- Tasks to complete:
1. List every person named in the IPsec message.
2. Answer from the IPsec message:
(a) On what date did Phillip Hallam-Baker write?
(b) In which city was the IETF meeting the writer recalls?
(c) How much money per month did the writer plan to save?
3. Based on the IPsec message, explain why IPSEC as specified in the RFCs was unusable.

==== Extract to read

[Cryptography] Two quick questions about IPsec AH

[Christian Huitema]

On 1/6/2022 6:42 AM, Phillip Hallam-Baker wrote:
> +1 to the rest of the discussion, but I want to go back to the original
> question:
>
> On Tue, Jan 4, 2022 at 1:33 AM R Perlman<radiajpc at gmail.com>  wrote:
>
>> 1) Is anyone using it, or are they just using ESP?
>>
> I am not sure whether AH is being used, but I rather suspect that it is not
> because of some other design decisions in IPSEC.
>
> IPSEC as specified in the RFCs was simply unusable because it didn't work
> through NAT. The IPSEC authentication included the source address and that
> caused connections to fail through NAT boxes.
>
> I remember sitting in an IPSEC meeting at the Dallas IETF and hearing the
> AD call this 'a feature'. The notion at the time being that NAT was evil
> and it was a good thing if IPSEC didn't work with NAT. That was the first
> time I had heard of NAT (I connected through dialup at home). I went out
> and bought a NAT box the next week so we could share a single telephone
> line and save $30 a month.

========
==== Extracted material

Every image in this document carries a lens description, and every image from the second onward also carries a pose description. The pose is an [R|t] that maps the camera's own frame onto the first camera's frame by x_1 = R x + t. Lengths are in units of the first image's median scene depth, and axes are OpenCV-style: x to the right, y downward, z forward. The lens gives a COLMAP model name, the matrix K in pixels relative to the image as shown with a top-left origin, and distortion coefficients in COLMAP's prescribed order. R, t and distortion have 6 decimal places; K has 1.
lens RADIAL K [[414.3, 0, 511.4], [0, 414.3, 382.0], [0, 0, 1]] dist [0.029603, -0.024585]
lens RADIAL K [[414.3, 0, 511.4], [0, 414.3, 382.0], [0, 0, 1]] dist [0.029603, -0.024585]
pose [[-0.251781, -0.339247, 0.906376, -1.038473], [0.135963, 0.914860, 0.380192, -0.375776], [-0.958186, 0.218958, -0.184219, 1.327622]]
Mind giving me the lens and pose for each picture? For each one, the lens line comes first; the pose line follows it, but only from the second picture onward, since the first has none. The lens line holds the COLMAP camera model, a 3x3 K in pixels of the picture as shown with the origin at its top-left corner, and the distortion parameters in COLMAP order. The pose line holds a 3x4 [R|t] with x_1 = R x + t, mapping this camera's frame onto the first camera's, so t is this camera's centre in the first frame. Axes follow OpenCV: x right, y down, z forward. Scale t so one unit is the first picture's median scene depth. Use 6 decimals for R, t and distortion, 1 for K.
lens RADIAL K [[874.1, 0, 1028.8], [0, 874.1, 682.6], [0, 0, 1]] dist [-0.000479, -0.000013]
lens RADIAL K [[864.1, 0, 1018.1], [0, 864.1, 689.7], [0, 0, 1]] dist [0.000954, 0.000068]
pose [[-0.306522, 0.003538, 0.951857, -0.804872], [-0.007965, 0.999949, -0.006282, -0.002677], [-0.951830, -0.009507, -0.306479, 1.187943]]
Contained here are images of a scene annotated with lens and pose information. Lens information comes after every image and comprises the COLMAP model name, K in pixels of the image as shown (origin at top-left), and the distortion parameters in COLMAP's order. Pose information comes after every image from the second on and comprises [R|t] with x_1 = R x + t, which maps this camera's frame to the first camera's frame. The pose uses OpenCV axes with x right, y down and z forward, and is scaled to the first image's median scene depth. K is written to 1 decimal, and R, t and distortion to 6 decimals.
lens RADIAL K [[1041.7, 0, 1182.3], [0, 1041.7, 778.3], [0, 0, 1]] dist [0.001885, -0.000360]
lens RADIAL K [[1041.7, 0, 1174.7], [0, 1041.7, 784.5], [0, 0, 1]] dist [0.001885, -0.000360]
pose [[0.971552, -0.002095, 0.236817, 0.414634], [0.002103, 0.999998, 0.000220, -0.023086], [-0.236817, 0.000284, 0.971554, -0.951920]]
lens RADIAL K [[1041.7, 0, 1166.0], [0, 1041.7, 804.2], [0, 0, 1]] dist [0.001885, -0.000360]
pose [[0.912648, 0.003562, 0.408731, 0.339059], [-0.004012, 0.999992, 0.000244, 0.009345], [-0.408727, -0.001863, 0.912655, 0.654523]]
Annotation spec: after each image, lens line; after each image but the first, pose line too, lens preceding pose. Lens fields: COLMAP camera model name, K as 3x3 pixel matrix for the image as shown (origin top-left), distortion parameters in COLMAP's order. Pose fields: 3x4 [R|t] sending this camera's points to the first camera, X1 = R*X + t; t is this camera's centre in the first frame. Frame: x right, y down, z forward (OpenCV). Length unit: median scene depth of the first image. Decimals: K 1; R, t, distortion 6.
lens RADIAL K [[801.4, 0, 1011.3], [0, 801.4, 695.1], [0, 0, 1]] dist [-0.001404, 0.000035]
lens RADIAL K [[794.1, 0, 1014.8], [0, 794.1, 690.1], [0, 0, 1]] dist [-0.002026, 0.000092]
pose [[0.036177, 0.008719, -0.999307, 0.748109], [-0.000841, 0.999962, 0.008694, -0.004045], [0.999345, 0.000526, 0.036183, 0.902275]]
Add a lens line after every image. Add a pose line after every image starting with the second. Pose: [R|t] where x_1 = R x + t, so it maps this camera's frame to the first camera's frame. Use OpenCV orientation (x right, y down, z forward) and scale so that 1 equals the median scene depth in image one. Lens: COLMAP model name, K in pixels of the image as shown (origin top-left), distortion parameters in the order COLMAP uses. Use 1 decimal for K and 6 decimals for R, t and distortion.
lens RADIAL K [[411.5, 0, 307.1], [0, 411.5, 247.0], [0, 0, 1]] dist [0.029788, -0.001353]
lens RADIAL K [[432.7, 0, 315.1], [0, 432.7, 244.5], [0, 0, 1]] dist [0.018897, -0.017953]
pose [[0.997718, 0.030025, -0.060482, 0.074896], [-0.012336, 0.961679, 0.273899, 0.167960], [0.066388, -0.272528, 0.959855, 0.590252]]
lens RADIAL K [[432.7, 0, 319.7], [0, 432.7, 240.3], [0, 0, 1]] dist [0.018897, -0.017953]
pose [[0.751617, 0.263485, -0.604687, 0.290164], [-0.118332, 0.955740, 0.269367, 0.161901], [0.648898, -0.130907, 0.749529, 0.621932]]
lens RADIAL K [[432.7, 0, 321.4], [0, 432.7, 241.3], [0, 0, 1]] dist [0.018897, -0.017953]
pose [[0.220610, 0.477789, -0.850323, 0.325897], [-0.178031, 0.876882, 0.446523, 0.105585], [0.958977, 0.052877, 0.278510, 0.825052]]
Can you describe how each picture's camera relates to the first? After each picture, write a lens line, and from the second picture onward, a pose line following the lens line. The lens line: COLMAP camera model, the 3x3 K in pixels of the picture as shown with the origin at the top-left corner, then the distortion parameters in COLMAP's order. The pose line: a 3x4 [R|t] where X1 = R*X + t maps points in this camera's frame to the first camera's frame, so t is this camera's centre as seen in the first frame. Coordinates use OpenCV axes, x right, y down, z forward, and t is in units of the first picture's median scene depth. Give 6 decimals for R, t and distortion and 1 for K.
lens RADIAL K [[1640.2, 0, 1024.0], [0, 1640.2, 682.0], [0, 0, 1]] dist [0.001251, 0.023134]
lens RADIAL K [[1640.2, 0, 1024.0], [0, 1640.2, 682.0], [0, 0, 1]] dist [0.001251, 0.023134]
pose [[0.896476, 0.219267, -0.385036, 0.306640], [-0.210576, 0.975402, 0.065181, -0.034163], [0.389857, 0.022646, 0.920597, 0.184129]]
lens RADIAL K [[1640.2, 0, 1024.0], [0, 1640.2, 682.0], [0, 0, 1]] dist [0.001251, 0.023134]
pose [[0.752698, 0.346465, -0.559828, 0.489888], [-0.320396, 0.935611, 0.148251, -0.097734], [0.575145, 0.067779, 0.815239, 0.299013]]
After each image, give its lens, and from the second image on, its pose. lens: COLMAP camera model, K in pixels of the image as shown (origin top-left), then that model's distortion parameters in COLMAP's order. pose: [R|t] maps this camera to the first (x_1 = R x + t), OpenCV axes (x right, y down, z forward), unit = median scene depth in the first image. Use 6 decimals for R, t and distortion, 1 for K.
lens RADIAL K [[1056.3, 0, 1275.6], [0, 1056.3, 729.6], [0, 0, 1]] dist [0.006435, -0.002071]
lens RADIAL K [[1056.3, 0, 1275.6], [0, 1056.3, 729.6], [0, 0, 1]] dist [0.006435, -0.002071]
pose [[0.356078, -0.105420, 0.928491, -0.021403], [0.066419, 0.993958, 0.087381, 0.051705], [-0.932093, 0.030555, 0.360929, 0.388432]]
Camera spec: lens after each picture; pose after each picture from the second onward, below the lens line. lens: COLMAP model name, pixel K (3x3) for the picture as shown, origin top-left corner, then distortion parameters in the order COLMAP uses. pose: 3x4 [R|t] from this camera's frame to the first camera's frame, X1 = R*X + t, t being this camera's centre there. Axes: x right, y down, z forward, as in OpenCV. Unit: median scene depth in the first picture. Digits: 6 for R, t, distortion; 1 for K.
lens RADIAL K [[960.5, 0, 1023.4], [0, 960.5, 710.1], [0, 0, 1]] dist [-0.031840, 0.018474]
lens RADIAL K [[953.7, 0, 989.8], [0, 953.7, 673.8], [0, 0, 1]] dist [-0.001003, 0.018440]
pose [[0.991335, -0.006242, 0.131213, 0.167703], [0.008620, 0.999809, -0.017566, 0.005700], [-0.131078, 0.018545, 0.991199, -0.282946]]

========

- Solutions per task:
1. Christian Huitema, Phillip Hallam-Baker, R Perlman

2.
(a) 1/6/2022
(b) Dallas
(c) $30

3. It did not work through NAT. The IPSEC authentication included the source address, so connections failed when they passed through NAT boxes.